Per millenni la cultura occidentale è servita a formare persone e produrre cose di altissimo e rarissimo pregio. Ma da alcuni decenni serve solo a produrre devastazione, e mettere in forse il futuro dell'umanità. E la ragione non è poi così cervellotica. 
La miscela geni-cretini (resistente a qualunque disonesta manipolazione pedagogica) è "MADE IN PADRETERNO": decide Lui di quanti Socrate, Pitagora, Newton, Galileo, Leonardo, Michelangelo o Einstein va rifornita la massa dei diversamente geni condannata a sapere sempre di più ma a capire sempre di meno.
E pure ciò non basta a rinsavire gli umani, visto che il sistema scolastico italiano e direi mondiale ormai si arroga il potere di convertire l'intera fornitura dei diversamente geni, in geni certificati e legalizzati a colpi di lauree e master.

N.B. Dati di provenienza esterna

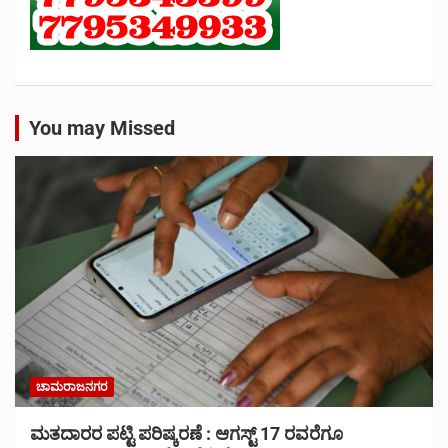
You may Missed
ಚಾಮರಾಜನಗರ
ಮತದಾರರ ಪಟ್ಟಿ ಪರಿಷ್ಕರಣೆ : ಆಗಸ್ಟ್ 17 ರವರೆಗೂ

E ora con i popoli e il pianeta al collasso siamo al "sisalvichipuò".
Privo di titoli, il diversamente genio rimane ai margini del sistema sociale con braccia robuste al servizio dell'agricoltura, pesca, industria, commercio o nettezza urbana. Ma se può esibire laurea e master, valorizzati da bustarella sottobanco, nemmeno stalin, hitler e mussolini associati potrebbero impedirgli di arrampicarsi fino al vertice delle istituzioni da classe dirigente acefala, sfruttatrice e tiranna.
E provate voi a immaginare le vagonate di valore aggiunto che può produrre a vantaggio del sistema Stato, un cretino che può certificare, con titoli e mazzette di essere competente, anzi genio. Salvo poi, una volta agguantato il potere, offrirsi da utile idiota agli squali del mercato e della finanza nazionale o mondiale, per mettere all'incasso la forza schiavizzante del potere culturale, sociale, sindacale, economico di cui è "portatore malato".

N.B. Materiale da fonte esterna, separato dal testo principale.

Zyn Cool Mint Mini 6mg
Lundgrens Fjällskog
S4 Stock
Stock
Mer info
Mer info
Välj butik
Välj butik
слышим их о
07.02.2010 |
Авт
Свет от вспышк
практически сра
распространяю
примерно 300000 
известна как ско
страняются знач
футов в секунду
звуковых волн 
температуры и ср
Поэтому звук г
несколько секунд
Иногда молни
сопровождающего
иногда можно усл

Come dire, che l'istruzione, a colpi di finta formazione, asfalta la strada, stende tappeti rossi e accende semafori verdi per l'accesso nelle istituzioni al gregge dei devastatori letali di popolo, Stato e pianeta.
E quando l'esercito dei "geni acefali" ha occupato poltrone, sedie e strapuntini, alla sparuta minoranza degli intelligenti veri che da li non fosse ancora fuggita, non resterebbe che rassegnarsi e arrendersi, perché in democrazia non esiste progetto di risanamento o di buongoverno che si possa avviare o completare senza il consenso dei più.

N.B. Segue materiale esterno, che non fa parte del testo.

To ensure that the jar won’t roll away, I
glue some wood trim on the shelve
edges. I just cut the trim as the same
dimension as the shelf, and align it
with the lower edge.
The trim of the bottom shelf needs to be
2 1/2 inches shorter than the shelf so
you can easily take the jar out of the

L'enorme massa di geni finti pubblici e privati che hanno ricevuto dal mondo della in-cultura un vaso da notte certificato come cervello e il potere politico di metterlo a frutto a danno degli altri senza responsabilità, non se lo lasciano certo deprezzare, e nemmeno disprezzare.
In Cina, il medico eroe che ha individuato per primo il virus responsabile dell'attuale pandemia è stato discreditato dal mondo scientifico, minacciato, costretto a ritrattare la sua scoperta, ed è morto contagiato e perseguitato.
Voleva solo salvare vite umane, e i saggi e i potenti certificati, ma a distruttività garantita glielo hanno impedito.
Solo dai geni naturali, made in padreterno, può venire qualche soluzione salvifica per l'umanità. Gli altri sono tutti impegnati a spese della borsa e della vita altrui, ad arricchire di macerie la torre di Babele.